You're looking at Less Wrong's discussion board. This includes all posts, including those that haven't been promoted to the front page yet. For more information, see About Less Wrong.

Vika comments on [link] New essay summarizing some of my latest thoughts on AI safety - Less Wrong Discussion

14 Post author: Kaj_Sotala 01 November 2015 08:07AM

You are viewing a comment permalink. View the original post to see all comments and the full post content.

Comments (27)

You are viewing a single comment's thread. Show more comments above.

Comment author: jsteinhardt 10 November 2015 04:04:05AM *  2 points [-]

I know there are many papers that show that neural nets learn features that can in some regimes be given nice interpretations. However in all cases of which I am aware where these representations have been thoroughly analyzed, they seem to fail obvious tests of naturality, which would include things like:

(1) Good performance on different data sets in the same domain.

(2) Good transference to novel domains.

(3) Robustness to visually imperceptible perturbations to the input image.
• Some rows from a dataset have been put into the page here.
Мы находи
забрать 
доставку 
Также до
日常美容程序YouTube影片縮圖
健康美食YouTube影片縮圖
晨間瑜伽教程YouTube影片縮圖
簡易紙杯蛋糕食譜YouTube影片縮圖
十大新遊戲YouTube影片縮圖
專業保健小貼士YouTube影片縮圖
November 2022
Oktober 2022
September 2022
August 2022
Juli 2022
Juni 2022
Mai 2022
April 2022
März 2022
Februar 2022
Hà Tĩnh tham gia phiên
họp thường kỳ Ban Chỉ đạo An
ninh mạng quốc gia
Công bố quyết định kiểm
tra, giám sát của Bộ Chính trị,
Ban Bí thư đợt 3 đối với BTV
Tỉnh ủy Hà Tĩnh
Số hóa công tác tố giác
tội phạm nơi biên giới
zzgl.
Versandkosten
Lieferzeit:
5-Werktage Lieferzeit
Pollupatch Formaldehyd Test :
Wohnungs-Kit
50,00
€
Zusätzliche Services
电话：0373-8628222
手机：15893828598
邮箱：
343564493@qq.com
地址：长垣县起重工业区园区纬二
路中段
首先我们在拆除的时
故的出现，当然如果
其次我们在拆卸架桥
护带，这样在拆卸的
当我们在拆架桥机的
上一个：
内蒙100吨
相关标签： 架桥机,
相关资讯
Moreover, ANNs almost fundamentally cannot learn natural representations because they fail what I would call the "canonicality" test:

(4) Replacing the learned features with a random invertible linear transformation of the learned features should degrade performance.

Note that the reason for (4) is that if you want to interpret an individual hidden unit in an ANN as being meaningful, then it can't be the case that a random linear combination of lots of units is equally meaningful (since a random linear combination of e.g. cats and dogs and 100 other things is not going to have much meaning).
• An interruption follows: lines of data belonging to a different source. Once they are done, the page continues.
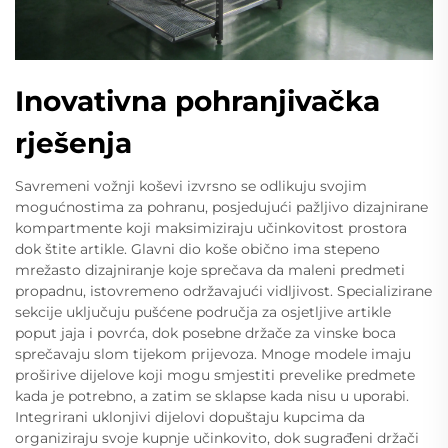
Inovativna pohranjivačka
rješenja
Savremeni vožnji koševi izvrsno se odlikuju svojim
mogućnostima za pohranu, posjedujući pažljivo dizajnirane
kompartmente koji maksimiziraju učinkovitost prostora
dok štite artikle. Glavni dio koše obično ima stepeno
mrežasto dizajniranje koje sprečava da maleni predmeti
propadnu, istovremeno održavajući vidljivost. Specializirane
sekcije uključuju pušćene područja za osjetljive artikle
poput jaja i povrća, dok posebne držače za vinske boca
sprečavaju slom tijekom prijevoza. Mnoge modele imaju
proširive dijelove koji mogu smjestiti prevelike predmete
kada je potrebno, a zatim se sklapse kada nisu u uporabi.
Integrirani uklonjivi dijelovi dopuštaju kupcima da
organiziraju svoje kupnje učinkovito, dok sugrađeni držači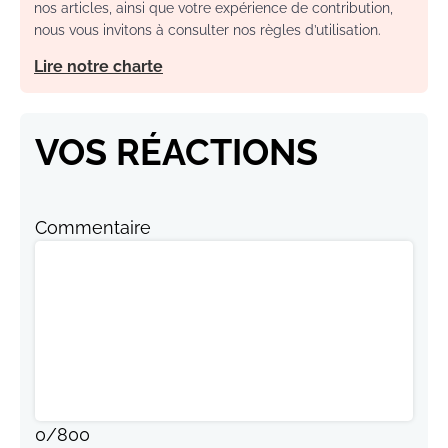
nos articles, ainsi que votre expérience de contribution,
nous vous invitons à consulter nos règles d’utilisation.
Lire notre charte
VOS RÉACTIONS
Commentaire
0
/
800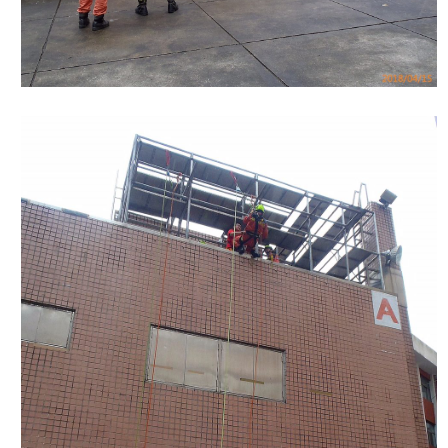
護
專
區
性
別
主
流
化
專
區
申
請
案
件
火
災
That was a bit long-winded, but my question is whether the linked paper or any other papers provide representations that you think don't fail any of (1)-(4).

Comment author: Vika 14 November 2015 12:30:01AM 0 points [-]
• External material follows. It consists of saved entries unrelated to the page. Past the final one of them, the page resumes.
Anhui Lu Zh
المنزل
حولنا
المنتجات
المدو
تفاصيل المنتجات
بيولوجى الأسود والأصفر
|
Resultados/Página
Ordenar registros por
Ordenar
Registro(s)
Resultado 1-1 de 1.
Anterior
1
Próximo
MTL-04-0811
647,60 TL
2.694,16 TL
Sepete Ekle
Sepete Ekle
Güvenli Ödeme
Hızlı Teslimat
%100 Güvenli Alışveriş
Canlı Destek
Thanks for the handy list of criteria. I'm not sure how (3) would apply to a recurrent neural net for language modeling, since it's difficult to make an imperceptible perturbation of text (as opposed to an image).

Regarding (2): given the impressive performance of RNNs in different text domains (English, Wikipedia markup, Latex code, etc), it would be interesting to see how an RNN trained on English text would perform on Latex code, for example. I would expect it to carry over some representations that are common to the training and test data, like the aforementioned brackets and quotes.